## The problem:
Repeat precisely the span of lines below that opens with the line containing "left ear: (266, 233)" and closes with the line containing "left hip: (134, 391)", both included.
..............................
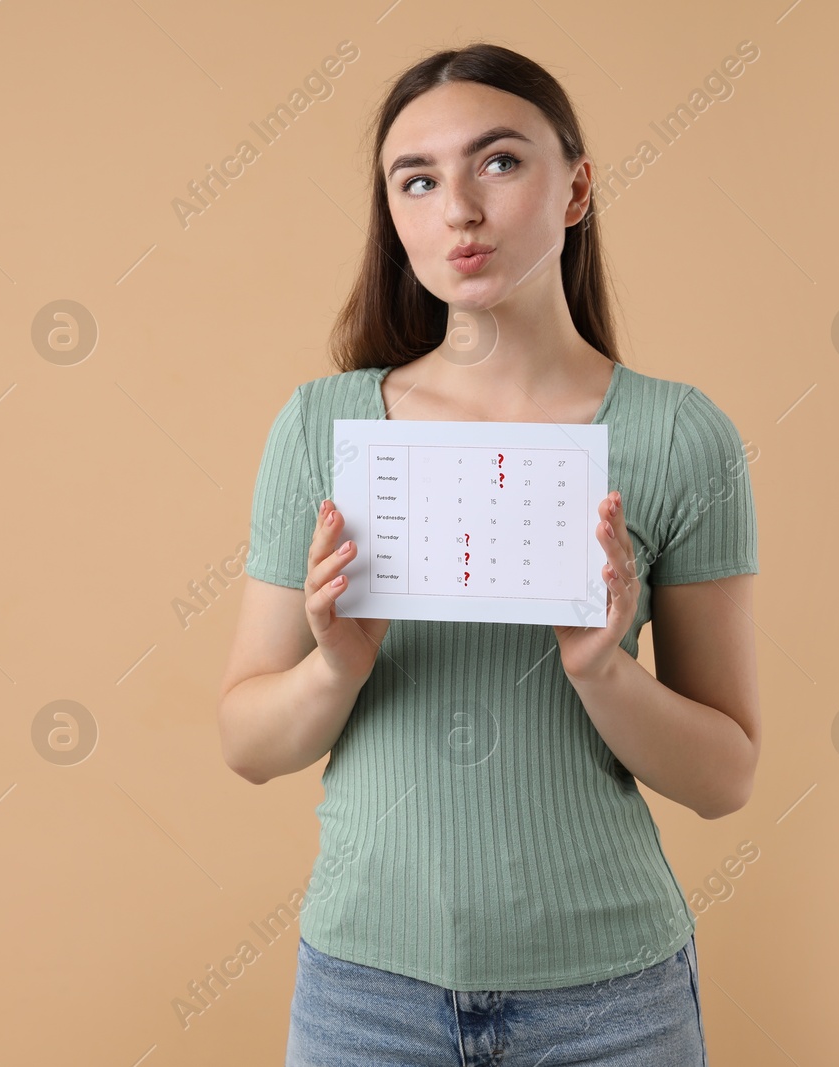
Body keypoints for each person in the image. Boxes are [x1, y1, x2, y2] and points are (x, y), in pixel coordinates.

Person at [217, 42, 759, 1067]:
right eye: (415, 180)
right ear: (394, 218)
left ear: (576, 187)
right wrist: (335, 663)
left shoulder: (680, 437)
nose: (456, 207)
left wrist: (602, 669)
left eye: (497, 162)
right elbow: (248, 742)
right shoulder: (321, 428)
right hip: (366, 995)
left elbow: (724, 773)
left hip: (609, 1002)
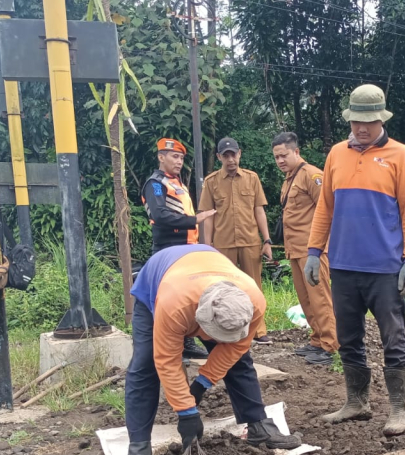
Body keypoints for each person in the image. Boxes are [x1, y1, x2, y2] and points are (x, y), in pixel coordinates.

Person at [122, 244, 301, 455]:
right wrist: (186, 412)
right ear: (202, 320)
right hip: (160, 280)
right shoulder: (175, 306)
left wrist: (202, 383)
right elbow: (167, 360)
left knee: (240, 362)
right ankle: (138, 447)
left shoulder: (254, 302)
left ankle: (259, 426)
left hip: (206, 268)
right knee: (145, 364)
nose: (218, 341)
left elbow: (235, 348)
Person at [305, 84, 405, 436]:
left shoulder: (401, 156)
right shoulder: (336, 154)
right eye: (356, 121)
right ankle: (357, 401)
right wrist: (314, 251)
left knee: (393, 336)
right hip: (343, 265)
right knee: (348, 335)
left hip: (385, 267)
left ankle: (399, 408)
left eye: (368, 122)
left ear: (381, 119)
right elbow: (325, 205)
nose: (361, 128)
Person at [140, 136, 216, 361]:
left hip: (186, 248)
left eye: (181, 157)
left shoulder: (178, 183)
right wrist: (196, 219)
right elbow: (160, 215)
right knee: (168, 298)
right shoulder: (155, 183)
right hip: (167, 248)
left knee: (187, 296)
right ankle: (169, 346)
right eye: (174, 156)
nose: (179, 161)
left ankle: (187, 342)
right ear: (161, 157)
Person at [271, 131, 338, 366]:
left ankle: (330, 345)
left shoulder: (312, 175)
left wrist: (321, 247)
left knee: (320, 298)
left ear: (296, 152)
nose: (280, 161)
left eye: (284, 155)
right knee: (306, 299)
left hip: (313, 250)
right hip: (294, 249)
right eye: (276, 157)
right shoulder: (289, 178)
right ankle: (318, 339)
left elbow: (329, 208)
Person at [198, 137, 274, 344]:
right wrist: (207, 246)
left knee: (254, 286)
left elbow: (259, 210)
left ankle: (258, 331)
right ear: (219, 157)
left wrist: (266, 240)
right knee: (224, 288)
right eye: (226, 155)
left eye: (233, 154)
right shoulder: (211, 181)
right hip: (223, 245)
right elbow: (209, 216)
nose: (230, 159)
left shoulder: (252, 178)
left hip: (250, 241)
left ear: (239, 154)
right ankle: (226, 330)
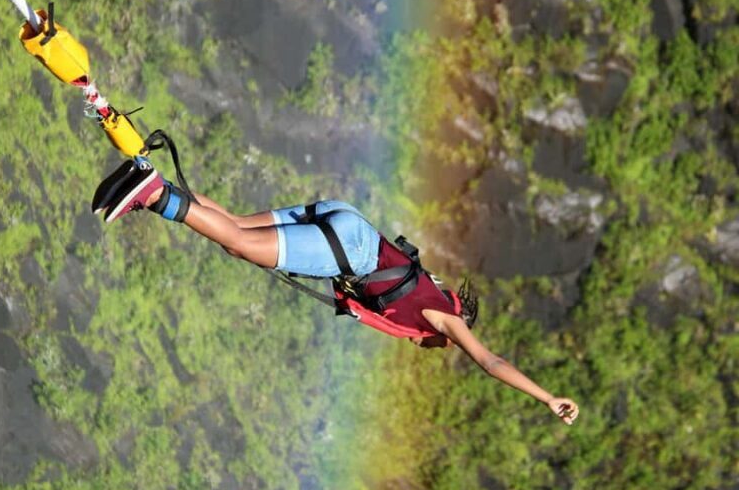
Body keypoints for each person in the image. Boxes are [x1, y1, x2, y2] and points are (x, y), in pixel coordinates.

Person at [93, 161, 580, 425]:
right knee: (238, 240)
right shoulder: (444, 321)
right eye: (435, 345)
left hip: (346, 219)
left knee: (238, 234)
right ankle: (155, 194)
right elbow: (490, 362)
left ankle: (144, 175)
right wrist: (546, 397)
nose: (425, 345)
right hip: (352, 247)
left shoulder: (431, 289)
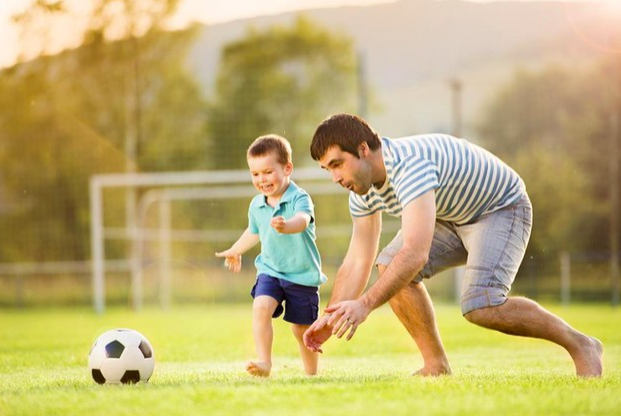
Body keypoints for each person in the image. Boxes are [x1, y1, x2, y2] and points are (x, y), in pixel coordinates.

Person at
..............................
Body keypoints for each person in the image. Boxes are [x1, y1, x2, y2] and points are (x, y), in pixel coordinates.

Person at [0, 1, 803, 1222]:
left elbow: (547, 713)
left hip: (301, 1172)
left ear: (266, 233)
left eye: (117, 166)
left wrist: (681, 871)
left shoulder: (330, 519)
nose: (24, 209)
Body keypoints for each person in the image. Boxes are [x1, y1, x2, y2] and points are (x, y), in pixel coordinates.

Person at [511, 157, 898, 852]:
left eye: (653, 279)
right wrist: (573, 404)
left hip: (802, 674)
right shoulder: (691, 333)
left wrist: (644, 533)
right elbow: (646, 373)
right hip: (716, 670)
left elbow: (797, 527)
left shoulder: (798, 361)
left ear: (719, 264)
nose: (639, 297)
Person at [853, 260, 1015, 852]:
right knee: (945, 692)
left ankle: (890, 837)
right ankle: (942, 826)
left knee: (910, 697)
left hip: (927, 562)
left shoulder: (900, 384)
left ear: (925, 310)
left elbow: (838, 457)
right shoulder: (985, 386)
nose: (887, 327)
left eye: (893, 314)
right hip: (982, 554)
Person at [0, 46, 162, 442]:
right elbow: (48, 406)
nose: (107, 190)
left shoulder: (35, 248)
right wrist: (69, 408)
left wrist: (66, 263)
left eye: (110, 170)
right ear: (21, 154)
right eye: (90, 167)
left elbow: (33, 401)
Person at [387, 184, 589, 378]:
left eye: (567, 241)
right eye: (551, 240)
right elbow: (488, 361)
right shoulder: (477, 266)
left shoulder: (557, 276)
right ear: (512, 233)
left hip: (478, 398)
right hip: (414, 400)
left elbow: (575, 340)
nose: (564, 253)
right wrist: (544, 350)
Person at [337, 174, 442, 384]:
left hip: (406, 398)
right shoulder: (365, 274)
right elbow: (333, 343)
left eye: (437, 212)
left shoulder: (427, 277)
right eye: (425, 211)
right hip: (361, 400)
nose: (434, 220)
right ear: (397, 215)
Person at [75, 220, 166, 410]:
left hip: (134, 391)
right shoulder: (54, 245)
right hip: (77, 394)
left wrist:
..............................
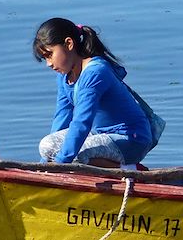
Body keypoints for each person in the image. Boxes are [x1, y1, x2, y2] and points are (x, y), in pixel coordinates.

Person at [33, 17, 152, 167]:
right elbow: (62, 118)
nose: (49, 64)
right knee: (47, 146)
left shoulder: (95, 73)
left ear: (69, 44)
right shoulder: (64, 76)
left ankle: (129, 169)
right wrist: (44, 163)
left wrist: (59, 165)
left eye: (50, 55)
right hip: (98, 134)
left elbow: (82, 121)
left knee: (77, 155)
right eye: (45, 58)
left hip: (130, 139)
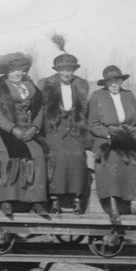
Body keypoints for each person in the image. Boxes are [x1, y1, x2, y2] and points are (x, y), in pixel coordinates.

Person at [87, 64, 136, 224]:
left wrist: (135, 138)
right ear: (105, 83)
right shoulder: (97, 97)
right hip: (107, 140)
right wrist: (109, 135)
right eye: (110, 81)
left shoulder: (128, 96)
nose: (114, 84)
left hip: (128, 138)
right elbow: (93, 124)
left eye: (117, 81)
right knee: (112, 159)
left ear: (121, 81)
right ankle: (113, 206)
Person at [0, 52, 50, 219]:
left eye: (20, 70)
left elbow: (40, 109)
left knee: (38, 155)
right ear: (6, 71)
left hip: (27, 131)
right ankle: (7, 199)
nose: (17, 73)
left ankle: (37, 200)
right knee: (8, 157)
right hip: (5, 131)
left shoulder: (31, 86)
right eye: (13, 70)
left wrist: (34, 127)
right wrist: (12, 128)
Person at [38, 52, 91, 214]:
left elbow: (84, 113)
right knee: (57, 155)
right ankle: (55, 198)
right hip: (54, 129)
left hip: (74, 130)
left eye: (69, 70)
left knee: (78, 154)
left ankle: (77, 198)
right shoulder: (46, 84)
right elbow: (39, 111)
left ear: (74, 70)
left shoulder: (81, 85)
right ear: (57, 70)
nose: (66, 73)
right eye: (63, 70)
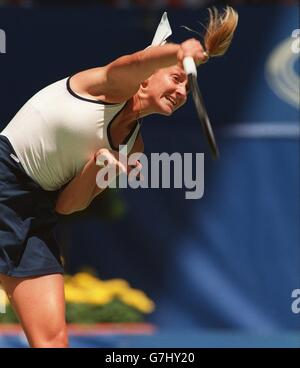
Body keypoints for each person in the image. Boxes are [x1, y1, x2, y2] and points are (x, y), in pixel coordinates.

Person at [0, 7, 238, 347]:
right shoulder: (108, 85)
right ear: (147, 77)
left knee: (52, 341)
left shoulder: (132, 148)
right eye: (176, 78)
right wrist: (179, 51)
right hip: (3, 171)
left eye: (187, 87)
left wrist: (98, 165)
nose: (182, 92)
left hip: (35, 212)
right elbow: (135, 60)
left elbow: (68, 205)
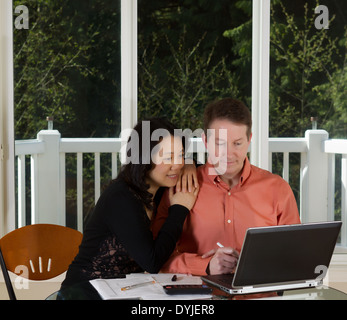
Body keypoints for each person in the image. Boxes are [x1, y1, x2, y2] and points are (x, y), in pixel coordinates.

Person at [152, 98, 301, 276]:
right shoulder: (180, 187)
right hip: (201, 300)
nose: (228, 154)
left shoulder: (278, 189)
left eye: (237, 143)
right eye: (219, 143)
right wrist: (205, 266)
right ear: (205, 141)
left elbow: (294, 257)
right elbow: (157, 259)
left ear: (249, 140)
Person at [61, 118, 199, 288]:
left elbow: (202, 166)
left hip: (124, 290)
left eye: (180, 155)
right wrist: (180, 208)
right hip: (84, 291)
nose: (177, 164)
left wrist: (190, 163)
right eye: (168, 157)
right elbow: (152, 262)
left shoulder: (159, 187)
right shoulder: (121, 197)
..............................
## Task solution:
left ear: (266, 233)
left eye: (117, 166)
left wrist: (681, 871)
left shoulder: (330, 519)
nose: (24, 209)
Body keypoints for each person in the image. Boxes are [x1, y1, x2, y2] and points are (x, y), in pixel coordinates.

Person at [511, 157, 898, 852]:
left eye: (653, 279)
right wrist: (573, 404)
left hip: (802, 674)
right shoulder: (691, 333)
left wrist: (644, 533)
right elbow: (646, 373)
right hip: (716, 670)
left elbow: (797, 527)
left shoulder: (798, 361)
left ear: (719, 264)
nose: (639, 297)
Person at [853, 260, 1015, 852]:
right knee: (945, 692)
left ankle: (890, 837)
right ankle: (942, 826)
left knee: (910, 697)
left hip: (927, 562)
left shoulder: (900, 384)
left ear: (925, 310)
left elbow: (838, 457)
right shoulder: (985, 386)
nose: (887, 327)
left eye: (893, 314)
right hip: (982, 554)
Person at [0, 46, 162, 442]:
right elbow: (48, 406)
nose: (107, 190)
left shoulder: (35, 248)
right wrist: (69, 408)
left wrist: (66, 263)
left eye: (110, 170)
right ear: (21, 154)
right eye: (90, 167)
left elbow: (33, 401)
Person at [387, 184, 589, 378]:
left eye: (567, 241)
right eye: (551, 240)
right elbow: (488, 361)
right shoulder: (477, 266)
left shoulder: (557, 276)
right ear: (512, 233)
left hip: (478, 398)
right hip: (414, 400)
left elbow: (575, 340)
nose: (564, 253)
right wrist: (544, 350)
Person at [337, 174, 442, 384]:
left hip: (406, 398)
right shoulder: (365, 274)
right elbow: (333, 343)
left eye: (437, 212)
left shoulder: (427, 277)
right eye: (425, 211)
right hip: (361, 400)
nose: (434, 220)
right ear: (397, 215)
Person at [75, 220, 166, 410]:
left hip: (134, 391)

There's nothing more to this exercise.